For aspiring medical doctors, the academic road to fulfilling their dreams takes years of hard work and planning.
For Shajira Mohammed, a biology and psychology major from Alpharetta, just figuring out which UGA premedical school student groups she should attend was mystifying for her as a first-year student.
“I was facing the idea of not knowing which meeting for all of these various premed clubs to attend-and many of them fall on the same day,” said Mohammed, now a third-year student. “I remember thinking, ‘I wish I had this source where I could read about the information presented in these clubs.’ ”
That idea-to help premedical students, like her, figure out how to prepare for medical school-drove Mohammed to create PreMed Magazine.
Each month, the online magazine, with Mohammed as its editor-in-chief, features student-written articles about medical professional development. The magazine also includes a variety of other articles about medical science.
PreMed Magazine, available at http://www.premedmag.org, and it includes a story about bizarre medical careers by Linh Thanh Dinh, a second-year French and biology major, and a history of how the discovery of penicillin revolutionized medicine by Ahmed Mahmood, a third-year biology major.

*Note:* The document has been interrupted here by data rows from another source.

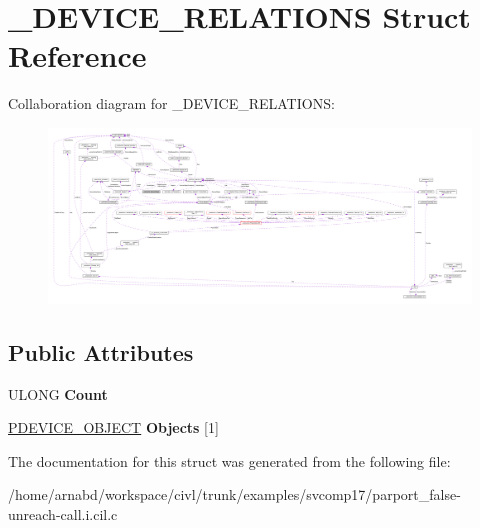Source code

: \hypertarget{struct__DEVICE__RELATIONS}{}\section{\+\_\+\+D\+E\+V\+I\+C\+E\+\_\+\+R\+E\+L\+A\+T\+I\+O\+N\+S Struct Reference}
\label{struct__DEVICE__RELATIONS}


Collaboration diagram for \+\_\+\+D\+E\+V\+I\+C\+E\+\_\+\+R\+E\+L\+A\+T\+I\+O\+N\+S\+:
\nopagebreak
\begin{figure}[H]
\begin{center}
\leavevmode
\includegraphics[width=350pt]{struct__DEVICE__RELATIONS__coll__graph}
\end{center}
\end{figure}
\subsection*{Public Attributes}
\begin{DoxyCompactItemize}
\item 
\hypertarget{struct__DEVICE__RELATIONS_ae6f2c67301a27b85880a55760476ead9}{}U\+L\+O\+N\+G {\bfseries Count}\label{struct__DEVICE__RELATIONS_ae6f2c67301a27b85880a55760476ead9}

\item 
\hypertarget{struct__DEVICE__RELATIONS_afc3c9fe5d49b6b40b125b1dbf068f824}{}\hyperlink{struct__DEVICE__OBJECT}{P\+D\+E\+V\+I\+C\+E\+\_\+\+O\+B\+J\+E\+C\+T} {\bfseries Objects} \mbox{[}1\mbox{]}\label{struct__DEVICE__RELATIONS_afc3c9fe5d49b6b40b125b1dbf068f824}

\end{DoxyCompactItemize}


The documentation for this struct was generated from the following file\+:\begin{DoxyCompactItemize}
\item 
/home/arnabd/workspace/civl/trunk/examples/svcomp17/parport\+\_\+false-\/unreach-\/call.\+i.\+cil.\+c\end{DoxyCompactItemize}
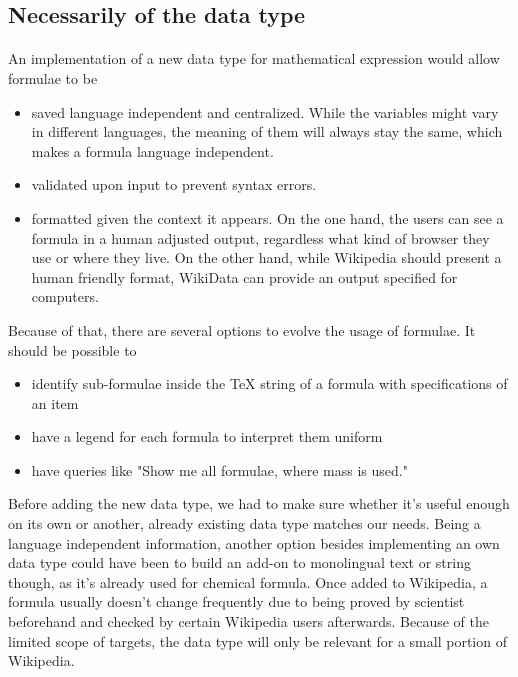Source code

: \documentclass[12pt]{article}
\begin{document}
\subsection{Necessarily of the data type}
\paragraph{}
An implementation of a new data type for mathematical expression would allow formulae to be
\begin{itemize}
\item	saved language independent and centralized. While the variables might vary in different languages, the meaning of them will always stay the same, which makes a formula language independent.

\item	validated upon input to prevent syntax errors.

\item	formatted given the context it appears. On the one hand, the users can see a formula in a human adjusted output, regardless what kind of browser they use or where they live. On the other hand, while Wikipedia should present a human friendly format, WikiData can provide an output specified for computers.
\end{itemize}

Because of that, there are several options to evolve the usage of formulae. It should be possible to

\begin{itemize}
\item	identify sub-formulae inside the TeX string of a formula with specifications of an item 

\item	have a legend for each formula to interpret them uniform

\item	have queries like "Show me all formulae, where mass is used."
\end{itemize}


Before adding the new data type, we had to make sure whether it's useful enough on its own or another, already existing data type matches our needs. 
Being a language independent information, another option besides implementing an own data type could have been to build an add-on to monolingual text or string though, as it's already used for chemical formula.
Once added to Wikipedia, a formula usually doesn't change frequently due to being proved by scientist beforehand and checked by certain Wikipedia users afterwards.
Because of the limited scope of targets, the data type will only be relevant for a small portion of Wikipedia.
\end{document}
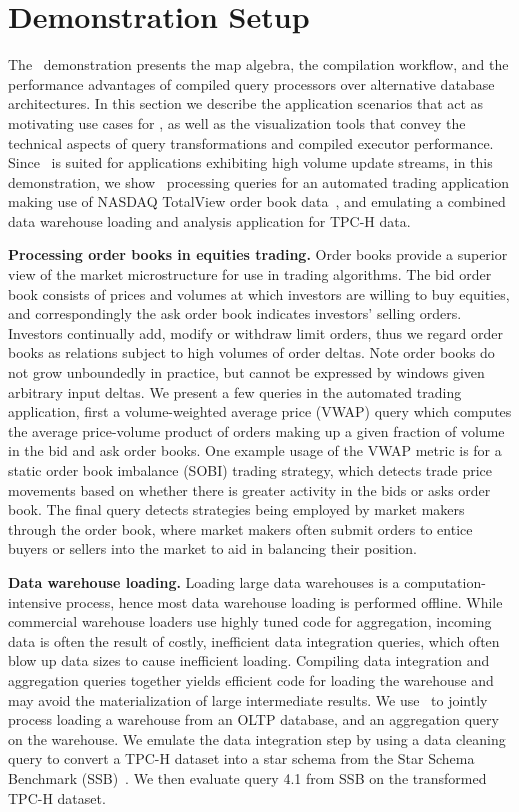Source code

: 
\section{Demonstration Setup}
The \compiler\ demonstration presents the map algebra, the compilation workflow,
and the performance advantages of compiled query processors over alternative
database architectures. In this section we describe the application scenarios
that act as motivating use cases for \compiler, as well as the visualization
tools that convey the technical aspects of query transformations and compiled
executor performance.
Since \compiler\ is suited for applications exhibiting high volume update
streams, in this demonstration, we show \compiler\ processing queries for an
automated trading application making use of NASDAQ TotalView order book
data~\cite{totalview-url}, and emulating a combined data warehouse loading and
analysis application for TPC-H data. 

\smallskip
\noindent\textbf{Processing order books in equities trading.}
Order books provide a superior view of the market microstructure for use in
trading algorithms. The bid order book consists of prices and volumes at which
investors are willing to buy equities, and correspondingly the ask order book
indicates investors' selling orders.
Investors continually add, modify or withdraw limit orders, thus we regard order
books as relations subject to high volumes of order deltas. Note order books do
not grow unboundedly in practice, but cannot be expressed by windows given
arbitrary input deltas. We present a few queries in the automated trading
application, first a volume-weighted average price (VWAP) query which computes
the average price-volume product of orders making up a given fraction of volume
in the bid and ask order books. One example usage of the VWAP metric is for a
static order book imbalance (SOBI) trading strategy, which detects trade price
movements based on whether there is greater activity in the bids or asks order
book. The final query detects strategies being employed by market makers through
the order book, where market makers often submit orders to entice buyers or
sellers into the market to aid in balancing their position.

\smallskip
\noindent\textbf{Data warehouse loading.}
Loading large data warehouses is a computation-intensive process, hence most
data warehouse loading is performed offline. While commercial warehouse loaders use
highly tuned code for aggregation, incoming data is often the result of costly,
inefficient data integration queries, which often blow up data sizes to cause
inefficient loading. Compiling data integration and aggregation queries together
yields efficient code for loading the warehouse and may avoid the
materialization of large intermediate results.
We use \compiler\ to jointly process loading a warehouse from an OLTP database,
and an aggregation query on the warehouse. We emulate the data integration step
by using a data cleaning query to convert a TPC-H dataset into a star schema from
the Star Schema Benchmark (SSB)~\cite{poneil-ssb:07}. We then evaluate query 4.1
from SSB on the transformed TPC-H dataset.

The magazine, which is supported through the Franklin College of Arts and Sciences and the Grady College of Journalism and Mass Communication, is now in its third year of publication. In that time, PreMed Magazine has had more than 15,000 page views and is followed by a few hundred people through online social media.
Thus far, the magazine only appears online, but Aashka Dave, managing editor of PreMed Magazine and a third-year public affairs journalism and Romance languages major, and the rest of the student editorial board are looking for ways to get it in print.
Leara Rhodes, faculty adviser to the magazine and an associate journalism professor in the Grady College, said she is impressed with the work done by the editorial staff in taking Mohammed’s concept and turning it into a finished product.
Mohammed came to Rhodes upon the recommendation of another faculty member. Since Rhodes has expertise in magazine writing and production, she agreed to help Mohammed turn her goal into a reality.
Throughout the process, Rhodes has noticed Mohammed’s growth in public speaking, articulating her ideas and working with a diverse group of people-skills that should serve Mohammed well after graduation.
But Rhodes has gotten something in return for advising PreMed Magazine.
“What I’ve learned as a faculty member is to never say ‘It’s not my job,’ ” Rhodes said. “You can be really blessed by the excitement a student brings with an idea.”
Mohammed and Dave also can provide a list of lessons they’ve taken away from their experience with the magazine. Both students said that getting involved in the magazine has enhanced their student experience at UGA.
Dave said writing and editing medical stories has compensated for her lack of science coursework in recent semesters. But Dave said the magazine also is helpful exposure to potential career goals.
“It’s a great way to get actual practical experience doing what I possibly want to do with my life one day,” Dave said.
For Mohammed, the magazine not only allowed her to answer questions about being a premed student, but it also challenged her to stretch intellectual muscles that haven’t been exercised often in her coursework.
“As a science major, we’re just reading books and learning information. You don’t get to express that creative side of yourself,” Mohammed said. “In a way, PreMed Magazine has become the source of my liberal arts education.”